Однако самым значительным творением Адама оказалась миссис Эндрю Квест. Вводить в заметки Таратора англичан всегда было трудновато, поскольку читатели наловчились проверять его сведения по Дебретту (в чем он убедился на горьком опыте: когда он однажды упомянул о помолвке третьей, младшей, дочери одного валлийского баронета, на него обрушилось шесть открыток, восемнадцать телефонных звонков, телеграмма и личное выражение протеста - пусть знает, что в той семье не три, а две сестры, обе красавицы, но еще не вышедшие из школьного возраста. Редакторша в тот раз ругала его долго и язвительно). И все же в один прекрасный день он спокойно и решительно назвал Имоджин Квест самой прелестной и неотразимой из молодых замужних женщин высшего круга. При этом она сразу проявила ярко индивидуальные черты. Адам благоразумно умолчал о ее предках, но его читатели переглянулись и незамедлительно наделили ее высоким (хоть и незаконным) происхождением. Всеми остальными достоинствами Адам снабдил ее, не скупясь. Роста она была чуть выше среднего, смуглая и стройная, с огромными, как на портретах Мари Лорансен, глазами и непринужденной грацией спортсменки (по утрам до завтрака она регулярно по полчаса занималась фехтованием). Даже Провна, известный своим равнодушием к общепризнанной женской красоте, отозвался о ней как об "оправдании своего века".

Туалеты ее были умопомрачительны, и тончайший налет небрежности ставил их много выше стандартного шика манекенщиц.

В ней гармонично сочетались несовместимые, казалось бы, добродетели: она была остроумна и милосердна, порывиста и безмятежна, чувственна и прохладна, импульсивна и скромна.

Ее кружок - самый сплоченный и блестящий в Европе - был некой идеальной серединой между двумя полюсами дикарства - леди Периметр и леди Метроленд.

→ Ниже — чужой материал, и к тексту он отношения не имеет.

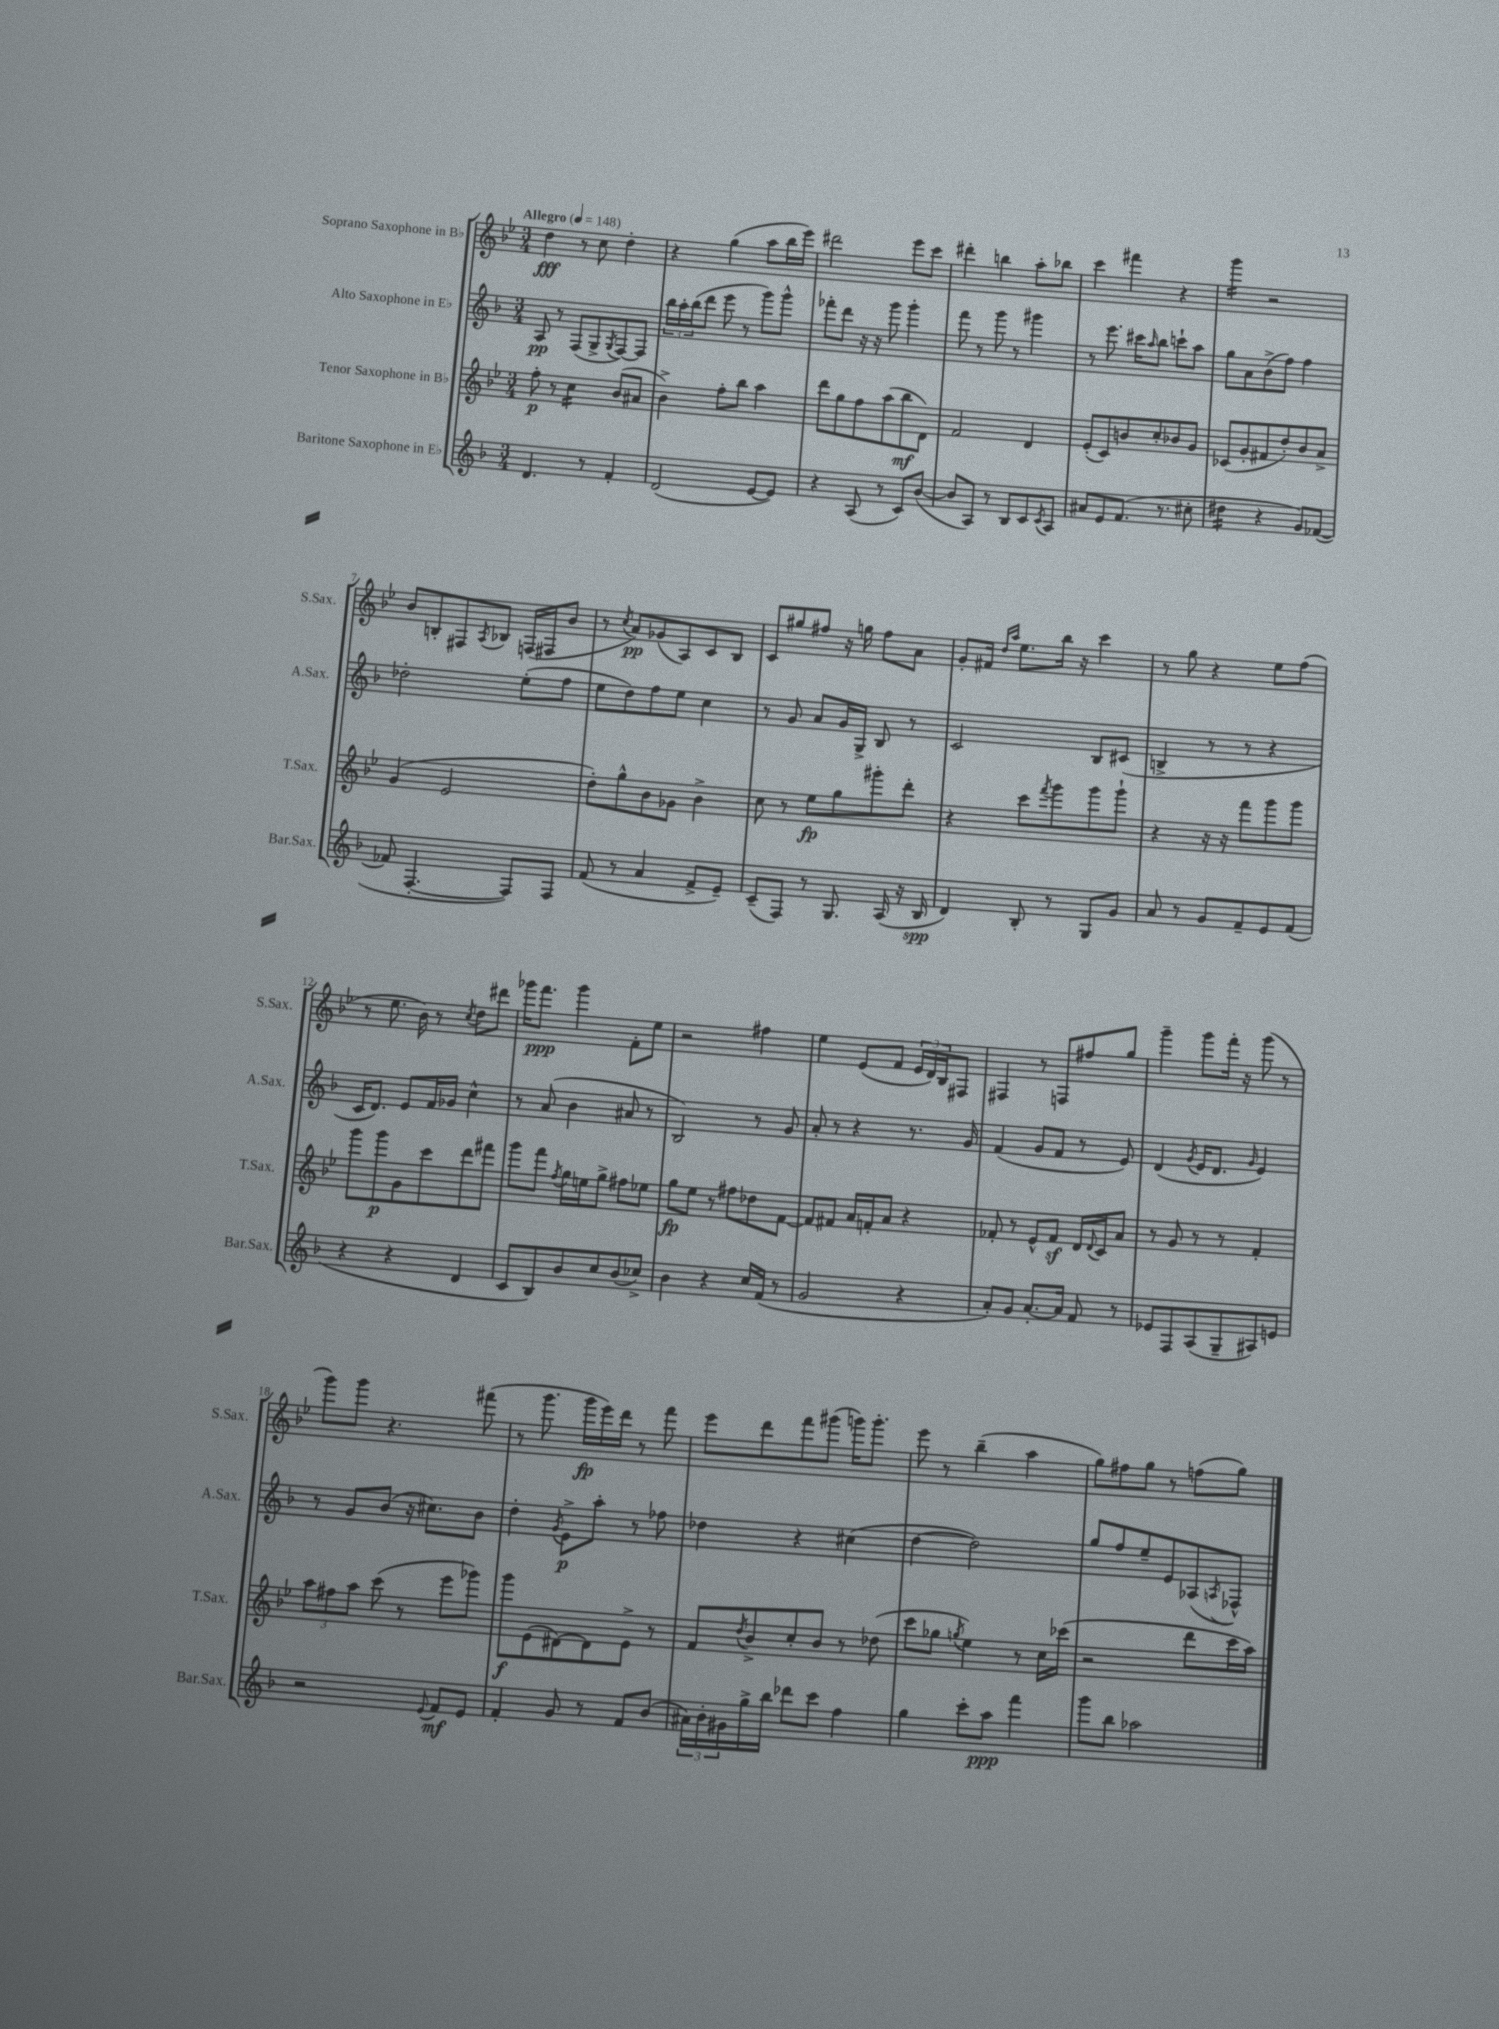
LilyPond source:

<<
\new StaffGroup <<
\new Staff = "s0" \with { instrumentName = "Soprano Saxophone in Bb" shortInstrumentName = "S.Sax." } {
    \clef treble \key bes \major \numericTimeSignature \time 3/4 \tempo "Allegro" 4 = 148
    d''4\fff r8 c''8 d''4-. |
    r4 g''4( a''8 bes''16 ees'''16) |
    dis'''2 ees'''8 c'''8 |
    dis'''4-. b''4 a''8-. bes''8 |
    c'''4 fis'''4 r4 |
    g'''4:16 r2 |
    bes'8 b8-. fis8 \acciaccatura { a8 } bes8 f16( fis16 bes'8 |
    r8 \acciaccatura { c''8 } a'8\pp) ges'8( a8) c'8 bes8 |
    c'8 gis''8 fis''8 r16 g''16 fis''8 a'8 |
    g'8-. fis'16 \grace { d''16 a''16 } ees''8. bes''16 r16 c'''4 |
    r8 g''8 r4 ees''8 f''8( |
    r8 ees''8. bes'16) r8 \acciaccatura { c''8 } d''8 dis'''8 |
    ges'''16 f'''8.\ppp ges'''4 f'8-. ees''8 |
    r2 fis''4 |
    ees''4 ees'8( f'8 \tuplet 3/2 { ees'16 d'16) bes16 } fis8 |
    fis4 r8 f8 fis''8 g''8 |
    g'''4-- g'''8 f'''16-. r16 g'''8( r8 |
    g'''8) g'''8 r4. fis'''8( |
    r8 g'''8. g'''16\fp ees'''16) d'''16 r8 f'''8 |
    ees'''8 d'''8 f'''8 gis'''8( g'''16) g'''8.-. |
    ees'''8 r8 bes''4--( a''4 |
    g''8) fis''8 g''8 r8 f''8( g''8) \bar "|." |
}
\new Staff = "s1" \with { instrumentName = "Alto Saxophone in Eb" shortInstrumentName = "A.Sax." } {
    \clef treble \key f \major \numericTimeSignature \time 3/4
    a8\pp r8 f8( g8-> \acciaccatura { g8 } f8~) f8 |
    \tuplet 3/2 { bes''16 a''16-. bes''16( } d'''8 e'''8 r8 g'''8) g'''8-^ |
    fes'''8-. d'''8 r16 r16 g'''8 g'''4-. |
    f'''8 r8 g'''8 r8 gis'''4 |
    r8 e'''8. cis'''16 \grace { a''16 } bes''8 c'''8-! a''8 |
    g''8 a'8 bes'8->( f''8) f''4 |
    des''2-. e''8-.( f''8 |
    e''8 d''8) f''8 e''8 c''4 |
    r8 g'8 a'8 g'16 g16-> bes8 r8 |
    c'2 bes8 cis'8( |
    b4-> r8 r8 r4 |
    c'16 d'8.) e'8 f'16 ges'16 c''4-^ |
    r8 a'8( bes'4 ais'8 r8 |
    bes2) r8 g'8 |
    a'8-. r8 r4 r8. g'16 |
    f'4( g'8 f'8 r8 e'8) |
    d'4( \acciaccatura { g'8 } e'16 d'8. \grace { g'16 } e'4) |
    r8 g'8 bes'8( r16 cis''8.) bes'8 |
    d''4-. \acciaccatura { g'8 } e'8->\p a''8-. r8 fes''8 |
    des''4 r4 cis''4( |
    d''4~ d''2) |
    g''8 f''8 e''8-- e'8 aes8( \acciaccatura { a8 } fes8-^) \bar "|." |
}
\new Staff = "s2" \with { instrumentName = "Tenor Saxophone in Bb" shortInstrumentName = "T.Sax." } {
    \clef treble \key bes \major \numericTimeSignature \time 3/4
    f''8-.\p r8 c''4:16 bes'8( ais'8 |
    bes'4->) f''8-. bes''8 a''4 |
    d'''8 g''8 f''8 a''8( bes''8\mf d'8) |
    f'2 d'4 |
    ees'8-.( c'8) b'8 c''8-. bes'8 g'8 |
    ces'8( g'8-. fis'8 d''8-.) bes'8 a'8-> |
    g'4( ees'2 |
    d''8-.) g''8-^ bes'8 ges'8 bes'4-> |
    c''8 r8 ees''8\fp g''8 gis'''8-. d'''8-. |
    r4 c'''8 \acciaccatura { f'''8 } g'''8 g'''8 g'''8-! |
    r4 r16 r16 f'''8 g'''8 g'''8 |
    g'''8 g'''8\p g'8 c'''8 d'''8 fis'''8 |
    g'''8 f'''8 \acciaccatura { f''8 } g''16 e''16 g''8-> fis''8 ees''8 |
    g''8\fp ees''8 r8 fis''8 des''8 f'8~ |
    f'8 fis'8 a'16 f'16-. a'8 r4 |
    fes'8-. r8 ees'8-^ fes'8\sf d'16 \appoggiatura { d'8 } c'16 a'8 |
    r8 g'8 r8 r8 f'4-. |
    \tuplet 3/2 { a''8 fis''8 a''8 } c'''8( r8 ees'''8 ges'''8) |
    g'''8\f ees'8( dis'8~) dis'8 ees'8-> r8 |
    f'8 \acciaccatura { d''8 } bes'8-> c''8-. bes'8 r8 des''8( |
    c'''8 ges''8 \acciaccatura { g''8 } ees''4) r8 c''16 ces'''16( |
    r2 d'''8 c'''16 a''16) \bar "|." |
}
\new Staff = "s3" \with { instrumentName = "Baritone Saxophone in Eb" shortInstrumentName = "Bar.Sax." } {
    \clef treble \key f \major \numericTimeSignature \time 3/4
    d'4. r8 f'4-. |
    d'2( e'8~ e'8) |
    r4 a8( r8 c'8) bes'8~( |
    bes'8 a8) r8 bes8 c'8 \acciaccatura { c'8 } a8 |
    ais'8 e'8 f'8.( r8. cis''8-. |
    dis''4:16 r4 g'8) fes'8~( |
    fes'8 f4.~-. f8) f8 |
    f'8( r8 a'4 f'8-> e'8--) |
    c'8--( f8) r8 g8. a16( r16 bes16\spp |
    d'4) bes8-. r8 g8 g'8 |
    a'8 r8 g'8 f'8-- e'8 f'8( |
    r4 r4 d'4 |
    c'8 bes8) bes'8 c''8 bes'8( ces''8->) |
    bes'4 r4 c''16 f'16( r8 |
    g'2 r4 |
    a'8-.) g'8 a'8.~-. a'16 f'8 r8 |
    ees'8 f8 a8( g8-- ais8) e'8 |
    r2 \appoggiatura { e'8 } f'8\mf e'8 |
    f'4-. g'8 r8 f'8 bes'8( |
    \tuplet 3/2 { ais'16) bes'16-. gis'16 } g''16-> bes''16 des'''8 c'''8 f''4 |
    g''4 c'''8-. a''8\ppp f'''4 |
    g'''8 bes''8 aes''2 \bar "|." |
}
>>
>>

Вскоре Имоджин Квест сделалась олицетворением недоступности - этой конечной цели всех светских честолюбцев.

Зайдя однажды с Ниной в магазин на Ганновер-сквер, где она собиралась купить себе шляпу, Адам был не на шутку озадачен, увидев на стульях и подзеркальниках множество шляпных картонок, приготовленных, судя по броским карточкам для отправки миссис Эндрю Квест. Он не раз слышал, как ее имя благоговейно произносили в танцевальных клубах или как бы случайно вкрапливали в ничего не значащие фразы вроде: "Дорогая моя, я теперь совсем не вижу Питера, он целые дни проводит у Имоджин Квест", или "Как сказала бы Имоджин…", или "По-моему, точно такой есть у Квестов. Надо будет спросить, где они его достали". Сознание того, что где-то совсем рядом существует этот благороднейший, никому не подвластный и недоступный кружок Квестов, словно вносило сладость и остроту в жизнь читателей мистера Таратора.

Как-то раз Имоджин устроила вечер, приготовления к которому заняли несколько абзацев. На другой день рабочий стол Адама ломился от писем - "незваные" жаловались, что в указанном доме на Симор-плейс никто не живет.